Your goal ▸ As the answer, set down the lines below from the one containing "рассолом залить мясо, закрыть" through the one containing "мариноваться на ночь.", exactly and inclusively, and no others.

Input data ▸
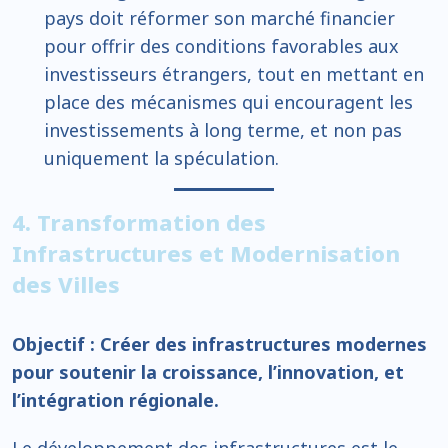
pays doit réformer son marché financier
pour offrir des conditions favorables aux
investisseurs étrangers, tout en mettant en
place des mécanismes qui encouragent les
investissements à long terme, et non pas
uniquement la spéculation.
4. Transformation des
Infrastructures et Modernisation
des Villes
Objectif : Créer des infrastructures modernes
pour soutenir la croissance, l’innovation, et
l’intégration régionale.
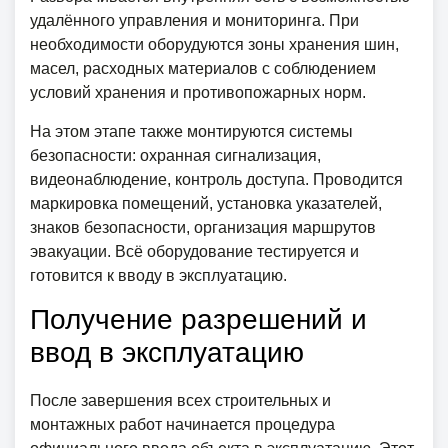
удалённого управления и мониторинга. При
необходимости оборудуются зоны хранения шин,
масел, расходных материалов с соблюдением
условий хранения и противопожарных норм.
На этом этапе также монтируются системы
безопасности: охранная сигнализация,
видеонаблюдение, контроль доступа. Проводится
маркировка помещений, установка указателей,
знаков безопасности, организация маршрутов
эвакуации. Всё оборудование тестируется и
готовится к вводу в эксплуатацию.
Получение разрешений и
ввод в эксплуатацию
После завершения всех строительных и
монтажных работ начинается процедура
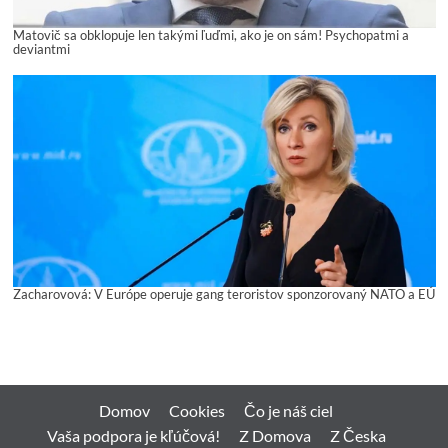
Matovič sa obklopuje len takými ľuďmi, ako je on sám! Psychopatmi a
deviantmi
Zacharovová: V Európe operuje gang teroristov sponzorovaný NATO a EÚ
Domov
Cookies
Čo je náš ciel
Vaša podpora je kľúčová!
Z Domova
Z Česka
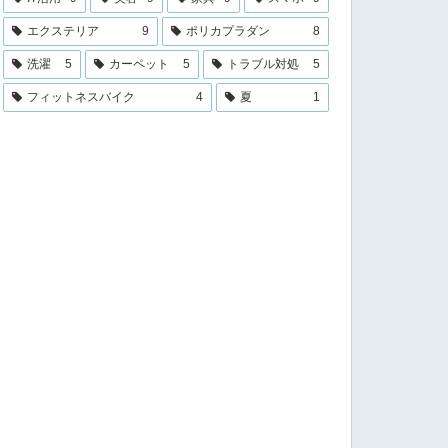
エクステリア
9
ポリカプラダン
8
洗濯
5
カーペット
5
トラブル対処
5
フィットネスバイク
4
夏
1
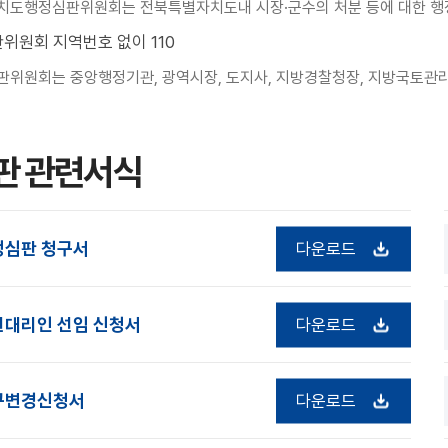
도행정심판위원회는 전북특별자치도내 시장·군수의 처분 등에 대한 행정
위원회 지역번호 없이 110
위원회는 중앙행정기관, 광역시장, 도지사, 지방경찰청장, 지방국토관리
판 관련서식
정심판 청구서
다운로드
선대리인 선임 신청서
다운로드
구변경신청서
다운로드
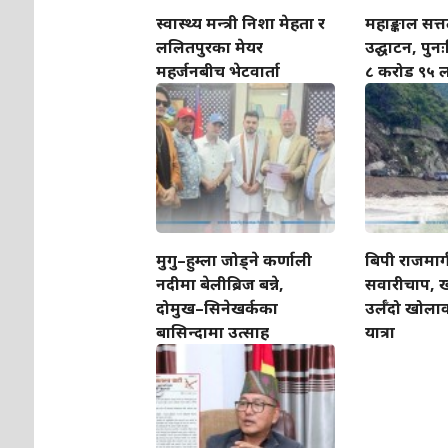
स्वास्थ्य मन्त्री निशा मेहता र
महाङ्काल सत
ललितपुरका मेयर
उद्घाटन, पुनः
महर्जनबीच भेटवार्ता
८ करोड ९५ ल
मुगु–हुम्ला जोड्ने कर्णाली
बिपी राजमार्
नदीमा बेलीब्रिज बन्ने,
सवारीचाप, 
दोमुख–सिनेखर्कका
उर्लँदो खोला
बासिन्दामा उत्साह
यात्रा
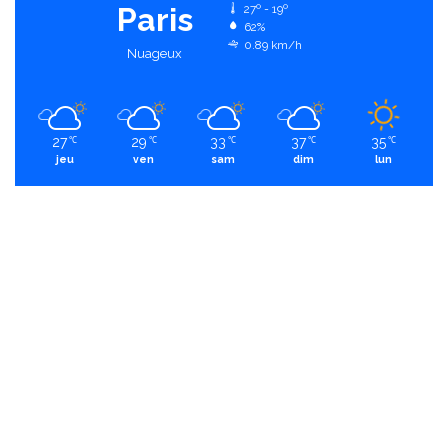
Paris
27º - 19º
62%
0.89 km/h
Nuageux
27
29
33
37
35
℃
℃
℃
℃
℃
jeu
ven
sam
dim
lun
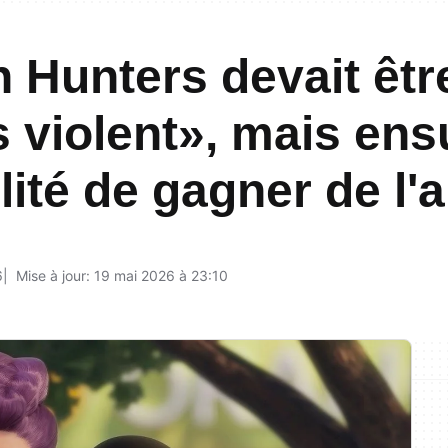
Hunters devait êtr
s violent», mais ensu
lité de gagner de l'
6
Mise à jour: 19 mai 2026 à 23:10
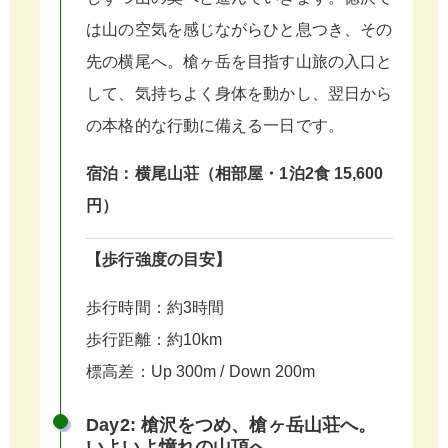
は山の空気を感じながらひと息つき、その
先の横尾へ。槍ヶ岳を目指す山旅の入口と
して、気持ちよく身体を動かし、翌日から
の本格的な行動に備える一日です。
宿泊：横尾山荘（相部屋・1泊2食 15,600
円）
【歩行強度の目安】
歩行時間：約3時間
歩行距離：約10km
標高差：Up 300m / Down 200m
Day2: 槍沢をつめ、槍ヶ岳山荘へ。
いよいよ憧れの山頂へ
* * *
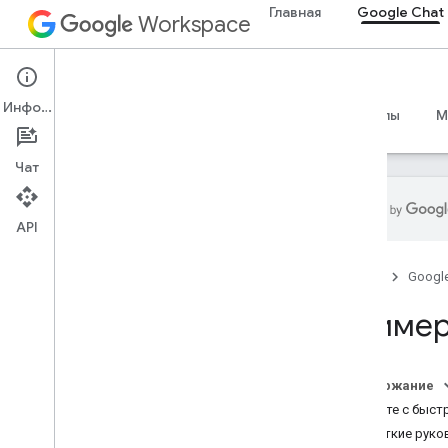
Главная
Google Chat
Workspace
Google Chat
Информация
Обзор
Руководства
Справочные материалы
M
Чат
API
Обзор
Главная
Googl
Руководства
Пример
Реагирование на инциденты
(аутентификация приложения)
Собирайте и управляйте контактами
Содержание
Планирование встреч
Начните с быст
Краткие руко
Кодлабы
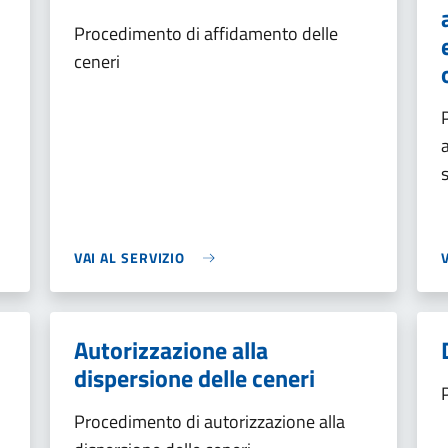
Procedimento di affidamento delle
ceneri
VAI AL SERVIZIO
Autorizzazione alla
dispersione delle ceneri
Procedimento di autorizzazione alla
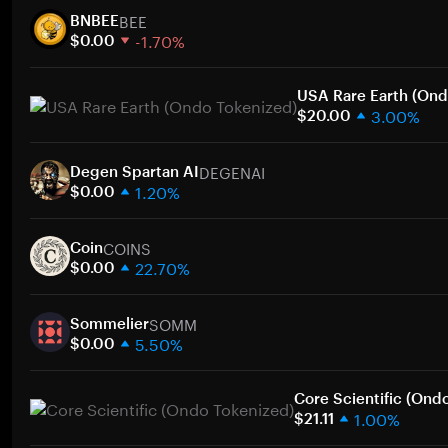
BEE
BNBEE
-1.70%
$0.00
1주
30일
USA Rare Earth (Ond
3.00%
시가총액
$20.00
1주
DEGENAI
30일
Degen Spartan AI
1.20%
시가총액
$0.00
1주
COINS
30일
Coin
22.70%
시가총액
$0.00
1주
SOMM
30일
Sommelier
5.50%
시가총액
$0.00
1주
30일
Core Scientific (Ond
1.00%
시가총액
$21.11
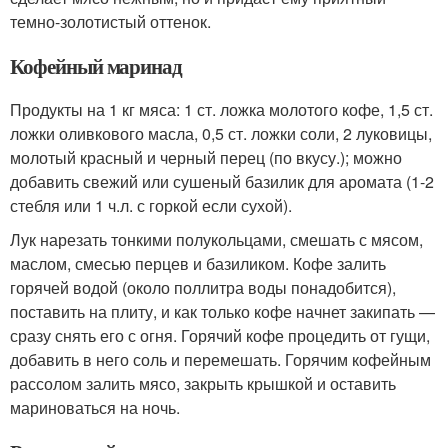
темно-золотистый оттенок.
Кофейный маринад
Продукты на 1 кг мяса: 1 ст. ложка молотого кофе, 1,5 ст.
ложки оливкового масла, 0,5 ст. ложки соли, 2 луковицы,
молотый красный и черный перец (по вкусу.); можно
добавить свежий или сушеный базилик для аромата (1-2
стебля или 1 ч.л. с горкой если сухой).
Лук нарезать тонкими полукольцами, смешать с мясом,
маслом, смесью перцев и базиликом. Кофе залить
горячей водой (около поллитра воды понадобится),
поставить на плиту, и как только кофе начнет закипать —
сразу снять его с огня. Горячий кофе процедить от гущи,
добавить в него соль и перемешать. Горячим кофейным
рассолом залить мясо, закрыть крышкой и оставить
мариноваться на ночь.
...
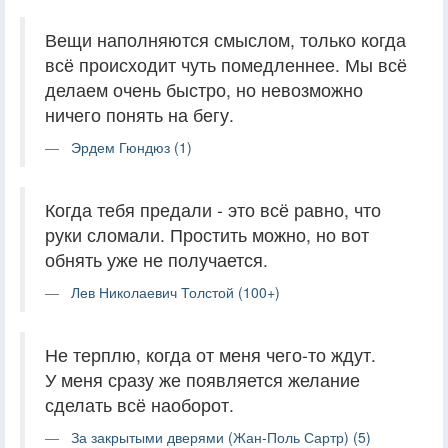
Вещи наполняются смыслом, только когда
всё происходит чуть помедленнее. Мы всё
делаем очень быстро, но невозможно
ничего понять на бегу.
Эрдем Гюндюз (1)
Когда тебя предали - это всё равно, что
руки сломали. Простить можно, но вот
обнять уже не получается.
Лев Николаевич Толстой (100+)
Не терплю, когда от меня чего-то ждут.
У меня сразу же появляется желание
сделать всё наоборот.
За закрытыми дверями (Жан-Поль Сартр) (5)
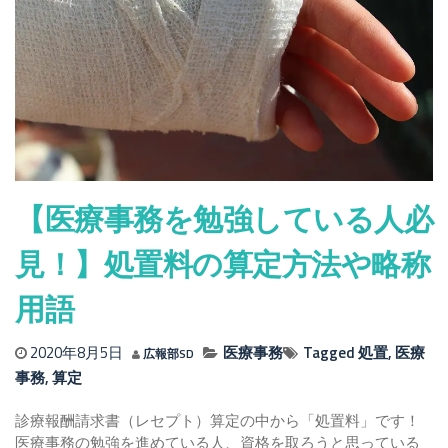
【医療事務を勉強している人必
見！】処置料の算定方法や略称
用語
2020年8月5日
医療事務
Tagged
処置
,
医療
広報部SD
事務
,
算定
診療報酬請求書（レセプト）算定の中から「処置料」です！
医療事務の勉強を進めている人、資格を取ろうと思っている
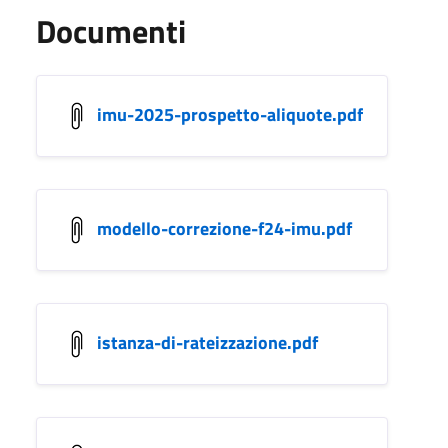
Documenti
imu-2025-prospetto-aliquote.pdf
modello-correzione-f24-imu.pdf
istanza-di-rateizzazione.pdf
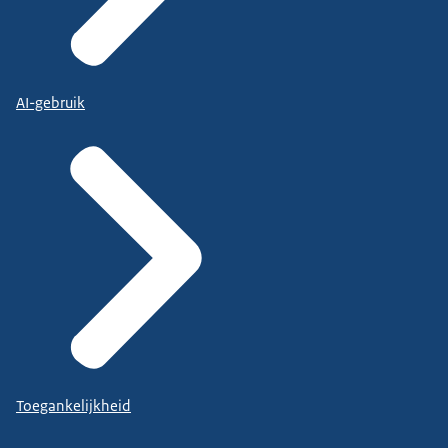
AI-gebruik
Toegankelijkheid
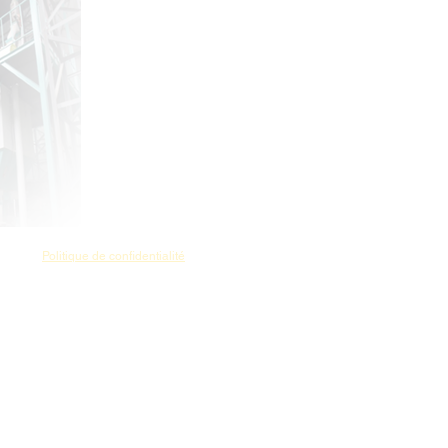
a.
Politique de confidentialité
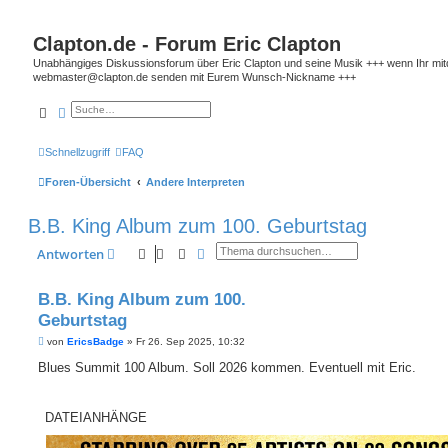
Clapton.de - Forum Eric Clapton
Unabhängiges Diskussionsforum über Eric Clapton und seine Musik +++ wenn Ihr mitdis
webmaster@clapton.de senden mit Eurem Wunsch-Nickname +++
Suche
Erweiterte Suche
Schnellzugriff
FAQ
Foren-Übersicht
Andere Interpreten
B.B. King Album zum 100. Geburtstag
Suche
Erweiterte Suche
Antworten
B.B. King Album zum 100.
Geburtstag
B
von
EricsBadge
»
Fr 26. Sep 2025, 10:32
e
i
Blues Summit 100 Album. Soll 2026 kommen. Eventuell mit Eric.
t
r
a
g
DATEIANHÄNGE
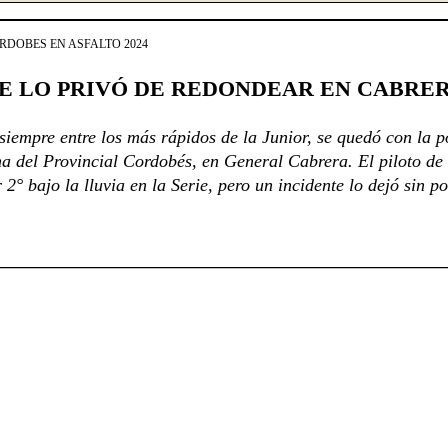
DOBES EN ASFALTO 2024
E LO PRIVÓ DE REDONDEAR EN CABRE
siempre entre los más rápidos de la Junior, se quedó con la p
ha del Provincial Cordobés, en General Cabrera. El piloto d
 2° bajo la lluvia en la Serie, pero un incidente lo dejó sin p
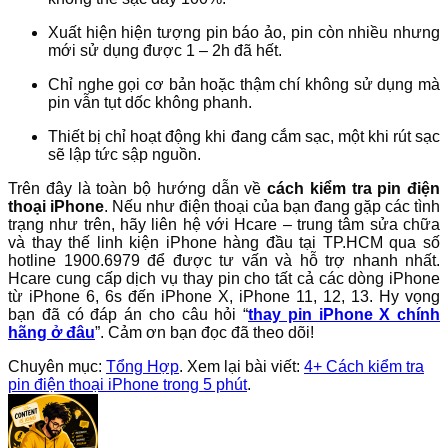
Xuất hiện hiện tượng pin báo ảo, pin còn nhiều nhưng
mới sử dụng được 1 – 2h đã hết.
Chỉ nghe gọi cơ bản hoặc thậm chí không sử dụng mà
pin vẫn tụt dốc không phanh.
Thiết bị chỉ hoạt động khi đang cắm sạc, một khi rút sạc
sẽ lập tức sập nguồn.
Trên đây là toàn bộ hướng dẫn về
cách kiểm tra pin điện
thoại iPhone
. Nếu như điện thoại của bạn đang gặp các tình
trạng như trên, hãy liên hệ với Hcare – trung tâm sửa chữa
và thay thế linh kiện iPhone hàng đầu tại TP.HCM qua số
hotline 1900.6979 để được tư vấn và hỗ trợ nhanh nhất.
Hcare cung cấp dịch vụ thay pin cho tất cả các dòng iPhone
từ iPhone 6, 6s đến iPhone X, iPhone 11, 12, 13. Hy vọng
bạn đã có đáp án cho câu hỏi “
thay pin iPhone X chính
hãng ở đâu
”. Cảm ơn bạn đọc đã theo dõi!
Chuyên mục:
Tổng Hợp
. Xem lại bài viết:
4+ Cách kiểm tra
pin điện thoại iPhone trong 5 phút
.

Completed exercise ▸
рассолом залить мясо, закрыть крышкой и оставить
мариноваться на ночь.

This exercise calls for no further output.